Tinkoff Investments to seek Belgian license to transfer frozen client assets from sanctioned NSD

MOSCOW. Oct 17 (Interfax) - Tinkoff Investments has notified its clients that it intends to soon ask the Belgian Finance Ministry for a license that will enable it to transfer assets from Russia's National Settlement Depository (NSD), which is subject to sanctions, to other safe holding locations.

The NSD, after agreement with Euroclear and external European consultants, sent requests for general licenses to the finance ministries of Belgium and Luxembourg in September to unblock the assets of all investors not subject to sanctions and expects to receive a general permit in October.

Brokers in the Club for Protection of Investors' Rights, which includes more than 100 companies, announced plans to prepare requests for individual licenses to unfreeze assets in case the NSD does not receive a response from European regulators by November 1.

Tinkoff Investments plans to send its own request regardless in order to unfreeze assets frozen in NSD accounts at Euroclear so that its clients who have not been hit by sanctions can again access their securities and money in the form of dividends, coupons and bond redemption payments.

The company said the request to the Belgian ministry might be sent in a few weeks.
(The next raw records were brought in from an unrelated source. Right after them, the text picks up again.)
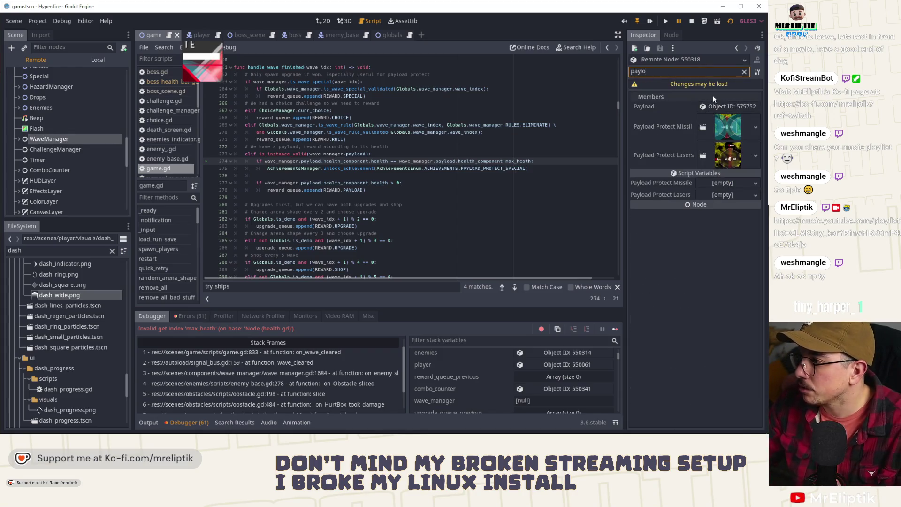
pyautogui.click(720, 106)
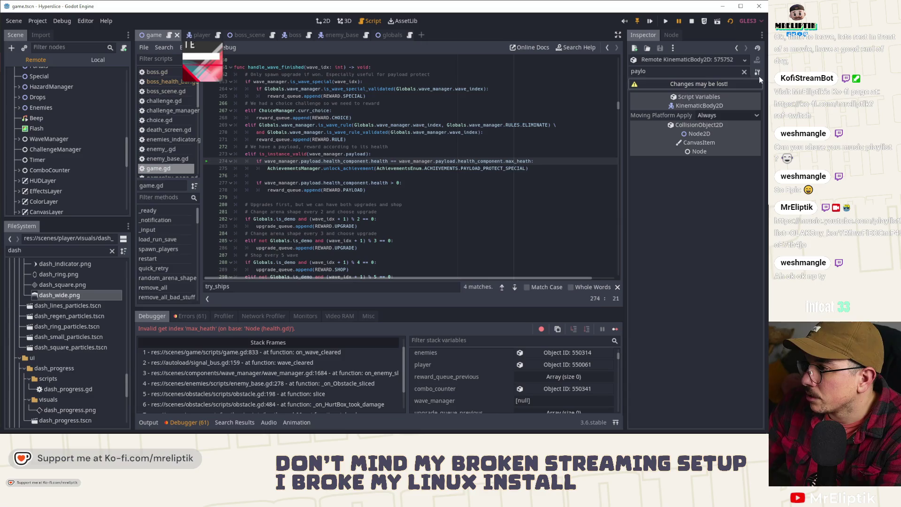
pyautogui.click(743, 71)
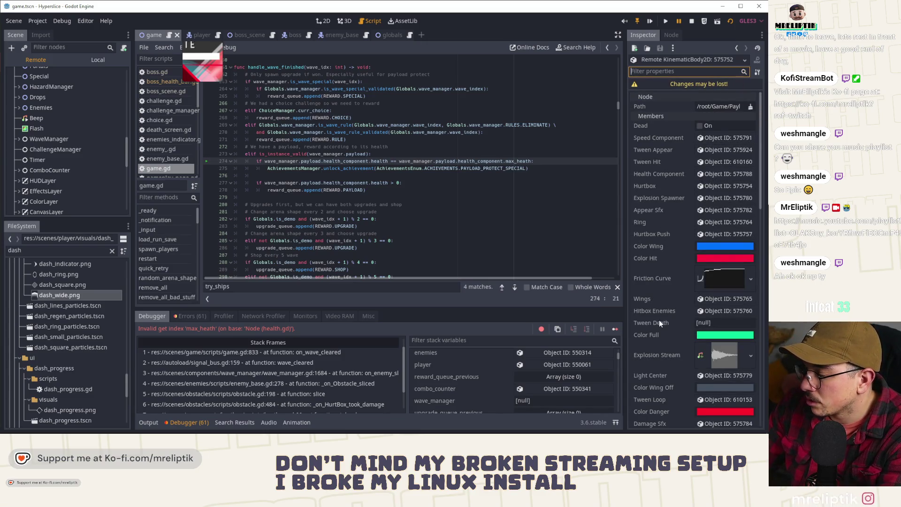
pyautogui.scroll(-5, 659, 319)
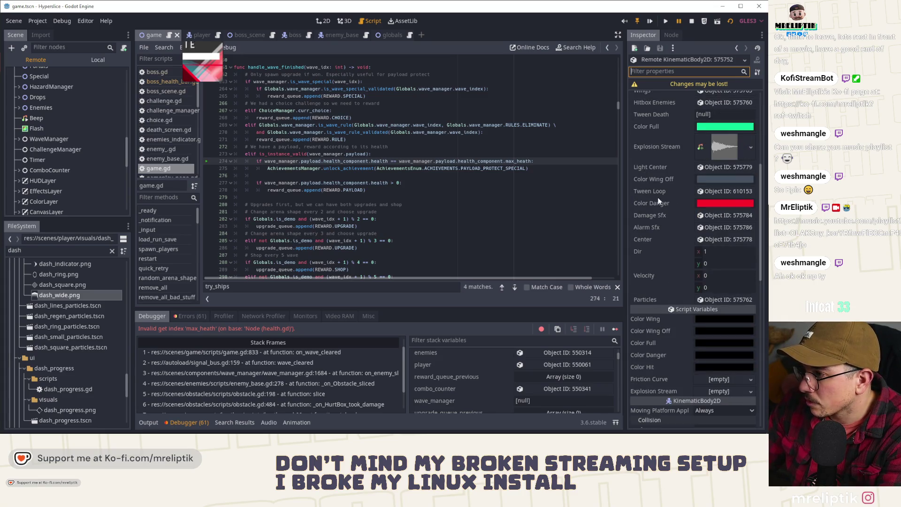
pyautogui.scroll(5, 658, 201)
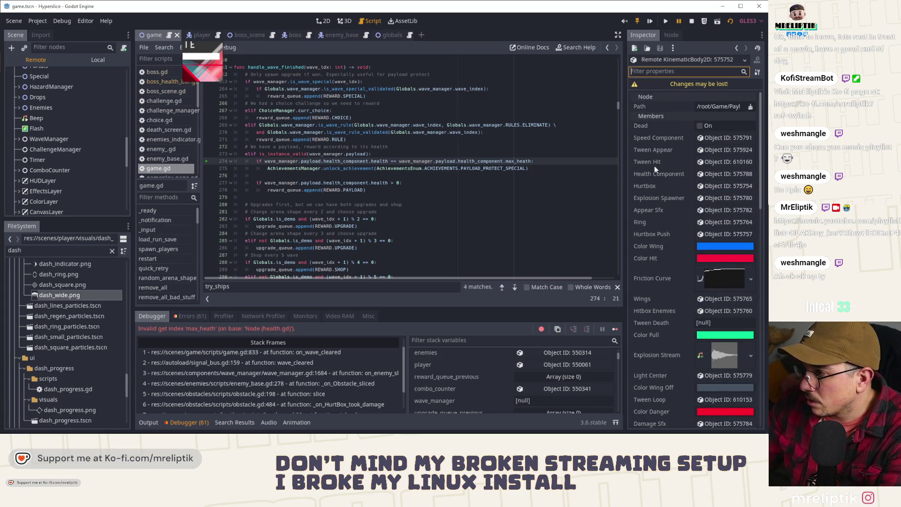
pyautogui.click(717, 175)
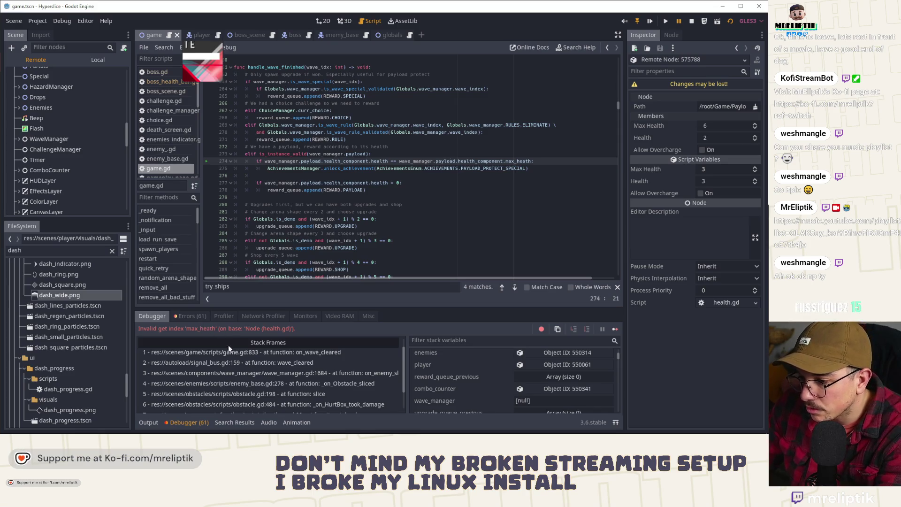
pyautogui.click(190, 317)
pyautogui.moveTo(247, 396)
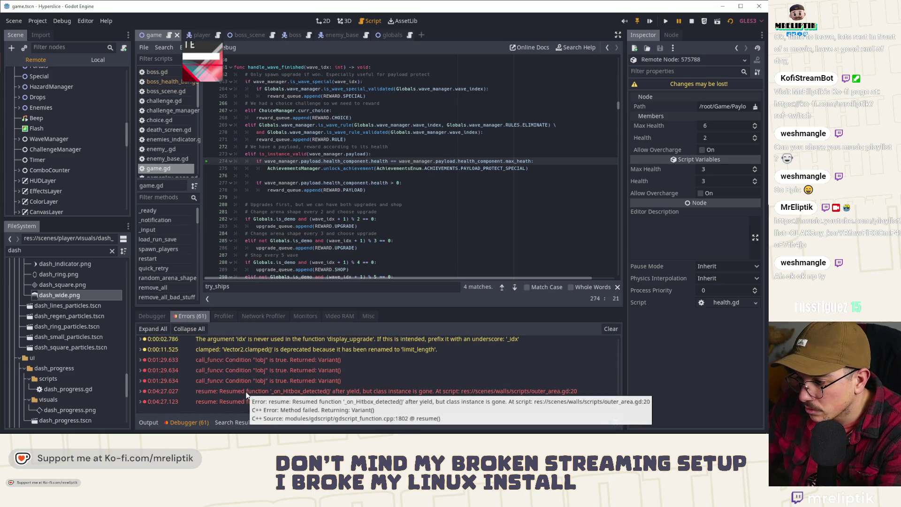
pyautogui.click(152, 316)
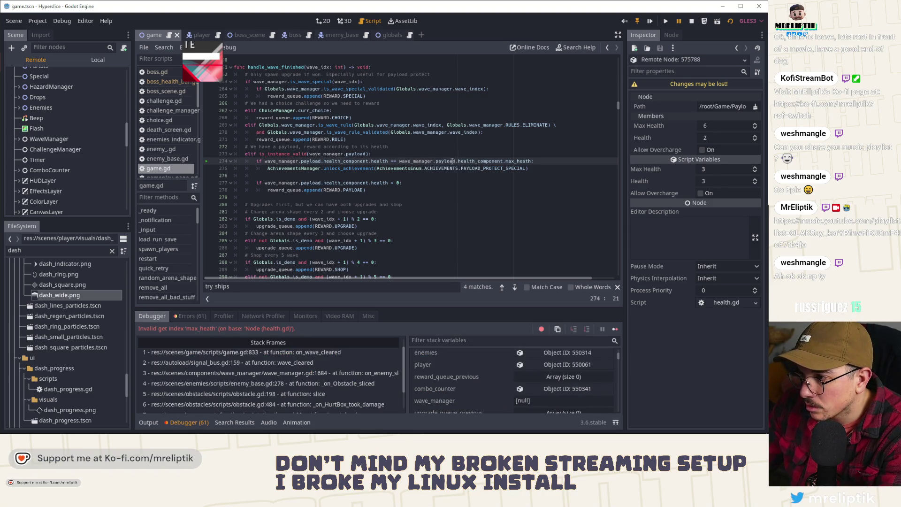
pyautogui.scroll(5, 241, 175)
The European Union's last sanctions package said that settlements with frozen assets must be completed by January 7, 2023 if permission is granted. Tinkoff Investments said that the individual deadline for unfreezing its clients' assets should be stated in the license.

The company said it meets all the necessary criteria set by the European regulator. The whole process will be absolutely free of charge for its clients, the company said.

The situation with Swiss francs, the freezing of which is not related to the freezing of assets in NSD accounts at Euroclear, is different because the payments of the National Clearing Center's (NCC) correspondent bank, Gazprombank (Switzerland, are not being processed by intermediary banks. Tinkoff Investments is continuing to work with the NCC to return clients' Swiss francs, the company said.

There is a possibility that frozen assets can be transferred to Tinkoff Investments from another Russian depository, but the company said it cannot guarantee that it will get a license to unfreeze these assets.